Dr. Novella also points out that the placenta serves as a filter for things headed to the baby. While there isn't any science measuring the levels of things good or bad in the placenta, he hypothesizes there could be a concentration of bad things in there just as much as the claim of good things. There is no reason to believe the placenta is all rainbows and unicorns.

Dr. Amy Tuteur - the skeptical OB - is more critical and makes a more direct statement on eating placenta in a post she titled "Eat your placenta and show just how gullible you are:"
When it comes to placentophagia, homebirth advocates are batting zero, as usual. Eating the placenta is NOT a natural process for humans. Indigenous peoples around the world did NOT eat the placenta. There is NO evidence that eating the placenta improves iron stores. There is NO evidence that eating the placenta prevents postpartum bleeding. There is NO evidence that eating the placenta improves milk supply. And there is NO evidence that eating the placenta prevents or treats postpartum depression.

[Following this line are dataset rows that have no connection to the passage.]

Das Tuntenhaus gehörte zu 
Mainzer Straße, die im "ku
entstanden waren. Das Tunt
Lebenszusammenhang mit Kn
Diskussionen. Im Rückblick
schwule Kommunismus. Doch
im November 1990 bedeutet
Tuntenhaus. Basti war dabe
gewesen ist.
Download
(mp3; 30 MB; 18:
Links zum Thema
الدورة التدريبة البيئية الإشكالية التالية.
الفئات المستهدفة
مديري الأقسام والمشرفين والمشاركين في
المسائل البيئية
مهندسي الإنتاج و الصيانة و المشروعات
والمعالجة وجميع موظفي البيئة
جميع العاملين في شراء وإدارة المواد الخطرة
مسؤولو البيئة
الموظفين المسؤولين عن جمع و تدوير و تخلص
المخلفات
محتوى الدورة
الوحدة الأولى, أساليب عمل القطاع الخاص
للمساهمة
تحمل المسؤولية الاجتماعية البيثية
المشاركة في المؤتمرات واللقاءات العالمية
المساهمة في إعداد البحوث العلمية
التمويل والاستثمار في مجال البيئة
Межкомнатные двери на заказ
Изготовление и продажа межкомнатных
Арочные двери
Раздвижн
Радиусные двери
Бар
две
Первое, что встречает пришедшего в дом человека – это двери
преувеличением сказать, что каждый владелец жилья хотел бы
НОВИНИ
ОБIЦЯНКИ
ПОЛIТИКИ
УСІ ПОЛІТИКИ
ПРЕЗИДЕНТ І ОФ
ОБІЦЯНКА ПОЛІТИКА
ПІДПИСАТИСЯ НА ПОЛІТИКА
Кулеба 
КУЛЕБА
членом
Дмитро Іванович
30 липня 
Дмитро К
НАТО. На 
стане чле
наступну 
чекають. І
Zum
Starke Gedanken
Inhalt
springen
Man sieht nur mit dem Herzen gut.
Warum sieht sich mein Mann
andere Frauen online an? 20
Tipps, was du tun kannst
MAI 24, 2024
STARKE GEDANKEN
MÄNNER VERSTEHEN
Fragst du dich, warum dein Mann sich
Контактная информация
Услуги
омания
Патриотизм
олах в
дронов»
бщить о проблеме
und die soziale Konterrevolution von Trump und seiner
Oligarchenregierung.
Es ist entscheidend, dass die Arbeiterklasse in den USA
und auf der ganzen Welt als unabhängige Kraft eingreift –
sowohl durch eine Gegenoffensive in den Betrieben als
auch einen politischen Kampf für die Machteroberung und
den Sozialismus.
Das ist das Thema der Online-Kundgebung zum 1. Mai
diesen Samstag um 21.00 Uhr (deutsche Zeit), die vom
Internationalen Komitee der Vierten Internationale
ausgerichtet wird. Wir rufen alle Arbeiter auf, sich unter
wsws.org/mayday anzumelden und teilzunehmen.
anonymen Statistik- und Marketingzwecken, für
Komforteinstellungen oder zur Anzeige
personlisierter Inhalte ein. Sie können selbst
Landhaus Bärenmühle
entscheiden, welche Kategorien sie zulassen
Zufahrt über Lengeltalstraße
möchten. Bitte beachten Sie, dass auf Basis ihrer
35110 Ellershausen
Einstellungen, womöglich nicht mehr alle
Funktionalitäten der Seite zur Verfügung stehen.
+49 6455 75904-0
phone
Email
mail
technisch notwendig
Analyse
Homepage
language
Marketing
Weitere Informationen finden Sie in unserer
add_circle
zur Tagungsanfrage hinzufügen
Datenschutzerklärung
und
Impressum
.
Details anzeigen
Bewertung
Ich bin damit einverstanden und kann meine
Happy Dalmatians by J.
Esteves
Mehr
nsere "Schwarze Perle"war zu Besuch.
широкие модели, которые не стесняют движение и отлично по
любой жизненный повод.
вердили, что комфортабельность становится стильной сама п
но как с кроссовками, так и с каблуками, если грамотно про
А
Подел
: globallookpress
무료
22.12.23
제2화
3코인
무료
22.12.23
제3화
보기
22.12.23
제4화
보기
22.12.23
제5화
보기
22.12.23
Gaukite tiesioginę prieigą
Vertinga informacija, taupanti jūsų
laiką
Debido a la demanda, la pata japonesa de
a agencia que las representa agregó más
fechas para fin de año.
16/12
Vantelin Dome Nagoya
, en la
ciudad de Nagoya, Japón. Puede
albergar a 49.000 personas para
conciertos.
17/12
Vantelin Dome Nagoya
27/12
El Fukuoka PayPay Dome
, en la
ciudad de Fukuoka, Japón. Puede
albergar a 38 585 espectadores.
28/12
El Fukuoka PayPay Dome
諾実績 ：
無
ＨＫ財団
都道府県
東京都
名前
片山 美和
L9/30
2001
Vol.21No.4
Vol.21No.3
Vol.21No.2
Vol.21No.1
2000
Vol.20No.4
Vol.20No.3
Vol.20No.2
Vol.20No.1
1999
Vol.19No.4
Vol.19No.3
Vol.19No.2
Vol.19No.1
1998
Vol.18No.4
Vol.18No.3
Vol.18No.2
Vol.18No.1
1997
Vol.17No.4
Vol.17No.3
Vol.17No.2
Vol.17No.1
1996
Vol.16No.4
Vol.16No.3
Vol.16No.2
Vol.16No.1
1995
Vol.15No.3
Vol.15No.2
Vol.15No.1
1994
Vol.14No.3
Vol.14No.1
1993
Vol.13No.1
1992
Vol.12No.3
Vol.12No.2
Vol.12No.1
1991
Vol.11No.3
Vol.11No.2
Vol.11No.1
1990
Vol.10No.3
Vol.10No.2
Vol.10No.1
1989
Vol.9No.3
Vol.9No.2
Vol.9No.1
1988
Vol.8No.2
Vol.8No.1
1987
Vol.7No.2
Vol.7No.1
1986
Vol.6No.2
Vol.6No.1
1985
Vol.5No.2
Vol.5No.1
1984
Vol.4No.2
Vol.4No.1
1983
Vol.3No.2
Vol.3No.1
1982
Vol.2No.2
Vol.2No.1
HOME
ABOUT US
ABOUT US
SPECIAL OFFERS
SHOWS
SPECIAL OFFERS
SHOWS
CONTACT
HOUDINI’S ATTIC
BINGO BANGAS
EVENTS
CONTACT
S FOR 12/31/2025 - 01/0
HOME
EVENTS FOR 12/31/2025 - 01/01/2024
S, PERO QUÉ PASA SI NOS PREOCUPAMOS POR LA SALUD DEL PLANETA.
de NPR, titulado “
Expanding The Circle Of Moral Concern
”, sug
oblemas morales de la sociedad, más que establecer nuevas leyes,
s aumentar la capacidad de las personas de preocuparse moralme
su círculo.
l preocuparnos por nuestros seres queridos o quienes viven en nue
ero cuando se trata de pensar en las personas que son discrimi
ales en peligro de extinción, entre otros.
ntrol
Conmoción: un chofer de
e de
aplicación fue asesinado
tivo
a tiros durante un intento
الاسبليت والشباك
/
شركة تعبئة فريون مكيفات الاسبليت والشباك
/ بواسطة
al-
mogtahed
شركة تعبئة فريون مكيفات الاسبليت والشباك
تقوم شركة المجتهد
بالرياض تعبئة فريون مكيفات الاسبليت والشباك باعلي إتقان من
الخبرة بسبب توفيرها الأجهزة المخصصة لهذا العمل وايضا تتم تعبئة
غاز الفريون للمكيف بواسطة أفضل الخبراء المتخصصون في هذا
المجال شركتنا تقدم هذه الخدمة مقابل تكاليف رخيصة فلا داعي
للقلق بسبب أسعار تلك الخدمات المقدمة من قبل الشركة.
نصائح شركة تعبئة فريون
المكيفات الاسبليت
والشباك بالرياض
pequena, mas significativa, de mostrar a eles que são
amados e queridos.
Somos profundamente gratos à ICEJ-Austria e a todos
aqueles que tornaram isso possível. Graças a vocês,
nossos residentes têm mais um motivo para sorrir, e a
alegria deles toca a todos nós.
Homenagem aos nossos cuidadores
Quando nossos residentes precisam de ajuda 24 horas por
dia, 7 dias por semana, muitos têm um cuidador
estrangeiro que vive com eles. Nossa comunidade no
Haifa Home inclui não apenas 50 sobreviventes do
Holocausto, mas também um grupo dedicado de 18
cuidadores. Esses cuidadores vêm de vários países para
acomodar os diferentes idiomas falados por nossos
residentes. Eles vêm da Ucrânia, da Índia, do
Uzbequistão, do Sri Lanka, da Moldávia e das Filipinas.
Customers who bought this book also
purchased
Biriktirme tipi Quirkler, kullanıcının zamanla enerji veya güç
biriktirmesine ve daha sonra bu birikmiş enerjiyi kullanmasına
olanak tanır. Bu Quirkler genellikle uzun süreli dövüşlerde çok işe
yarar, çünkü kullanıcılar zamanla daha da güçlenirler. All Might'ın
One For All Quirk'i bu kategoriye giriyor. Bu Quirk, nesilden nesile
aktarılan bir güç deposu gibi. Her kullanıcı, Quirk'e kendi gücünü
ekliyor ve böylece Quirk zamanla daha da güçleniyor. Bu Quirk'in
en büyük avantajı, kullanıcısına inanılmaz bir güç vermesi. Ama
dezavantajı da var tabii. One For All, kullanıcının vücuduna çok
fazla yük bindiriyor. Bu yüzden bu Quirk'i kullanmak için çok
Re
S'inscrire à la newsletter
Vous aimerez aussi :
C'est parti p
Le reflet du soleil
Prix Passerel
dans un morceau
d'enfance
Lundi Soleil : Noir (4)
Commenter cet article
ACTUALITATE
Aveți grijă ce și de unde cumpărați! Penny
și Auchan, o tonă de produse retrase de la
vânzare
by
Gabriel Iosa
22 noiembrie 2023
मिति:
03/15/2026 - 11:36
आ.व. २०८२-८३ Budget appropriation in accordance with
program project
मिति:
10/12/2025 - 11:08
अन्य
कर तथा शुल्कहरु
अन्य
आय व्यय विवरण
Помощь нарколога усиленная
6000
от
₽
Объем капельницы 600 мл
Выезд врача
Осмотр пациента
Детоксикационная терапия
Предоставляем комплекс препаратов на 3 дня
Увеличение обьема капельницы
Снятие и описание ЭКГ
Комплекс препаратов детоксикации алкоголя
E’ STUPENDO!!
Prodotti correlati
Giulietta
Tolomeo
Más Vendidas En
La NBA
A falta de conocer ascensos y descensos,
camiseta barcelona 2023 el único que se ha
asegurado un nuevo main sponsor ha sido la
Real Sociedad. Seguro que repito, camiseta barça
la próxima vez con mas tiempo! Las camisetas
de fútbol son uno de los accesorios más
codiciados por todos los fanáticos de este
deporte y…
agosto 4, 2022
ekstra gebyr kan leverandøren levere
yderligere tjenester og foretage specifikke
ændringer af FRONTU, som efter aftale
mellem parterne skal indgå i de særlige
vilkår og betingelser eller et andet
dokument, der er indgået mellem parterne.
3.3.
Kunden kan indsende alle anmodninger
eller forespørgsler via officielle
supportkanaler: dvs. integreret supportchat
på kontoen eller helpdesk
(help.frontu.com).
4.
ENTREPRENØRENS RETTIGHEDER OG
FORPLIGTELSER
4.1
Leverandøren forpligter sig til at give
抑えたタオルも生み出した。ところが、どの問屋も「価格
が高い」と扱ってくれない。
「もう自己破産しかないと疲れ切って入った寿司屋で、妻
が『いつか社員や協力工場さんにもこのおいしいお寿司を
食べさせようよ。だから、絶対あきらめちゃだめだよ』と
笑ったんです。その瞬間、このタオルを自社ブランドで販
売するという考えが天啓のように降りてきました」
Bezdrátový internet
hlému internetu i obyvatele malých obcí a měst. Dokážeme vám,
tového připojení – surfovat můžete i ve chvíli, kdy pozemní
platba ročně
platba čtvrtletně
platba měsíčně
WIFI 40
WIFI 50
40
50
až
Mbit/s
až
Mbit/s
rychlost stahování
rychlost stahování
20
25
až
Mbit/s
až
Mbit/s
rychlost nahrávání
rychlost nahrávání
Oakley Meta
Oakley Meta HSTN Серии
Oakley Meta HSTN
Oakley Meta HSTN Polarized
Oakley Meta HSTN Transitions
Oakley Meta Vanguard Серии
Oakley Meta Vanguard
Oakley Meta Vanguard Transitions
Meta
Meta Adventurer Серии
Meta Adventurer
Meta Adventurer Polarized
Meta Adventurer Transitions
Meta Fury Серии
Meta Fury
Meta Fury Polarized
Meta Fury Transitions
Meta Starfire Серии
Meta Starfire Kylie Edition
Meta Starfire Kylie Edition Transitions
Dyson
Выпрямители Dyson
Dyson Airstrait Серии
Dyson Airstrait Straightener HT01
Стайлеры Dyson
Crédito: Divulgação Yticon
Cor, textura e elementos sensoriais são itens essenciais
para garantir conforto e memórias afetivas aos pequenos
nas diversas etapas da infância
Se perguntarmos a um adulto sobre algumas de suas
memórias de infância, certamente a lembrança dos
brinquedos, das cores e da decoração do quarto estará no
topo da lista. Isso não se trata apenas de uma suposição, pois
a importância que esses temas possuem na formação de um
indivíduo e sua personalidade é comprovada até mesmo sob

There is one thing that eating the placenta reliably does, though. It does highlight the fact that homebirth advocates are gullible and woefully uneducated about human childbirth.
The final point made by several skeptics is typical of why we fight the alternative medicine crowd. When people skip traditional treatment because they believe an alternative treatment will work, there is the potential for harm. Postpartum depression is a serious issue. Various estimates in a quick search put the number at anywhere from 10-20% of women suffer a serious bout with depression within weeks of giving birth. This can have serious consequences for mother and baby if not properly treated. I would rather use the best science we have to treat someone dealing with depression than some belief, as one of the mom's interviewed who ate her placenta said:
It felt powerful and magical and important.
I don't want magic. I want evidence.

Studying eating placenta is not completely without merit. However, when weighing the observations we have to this point, it would appear that even if there was some benefit, the benefit could be obtained by other means, and probably in a much more controlled, safe, and inexpensive manner. Unless a study can show some significant benefit not revealed in evaluating the plausibility, I would say bring your baby home and leave the placenta at the hospital.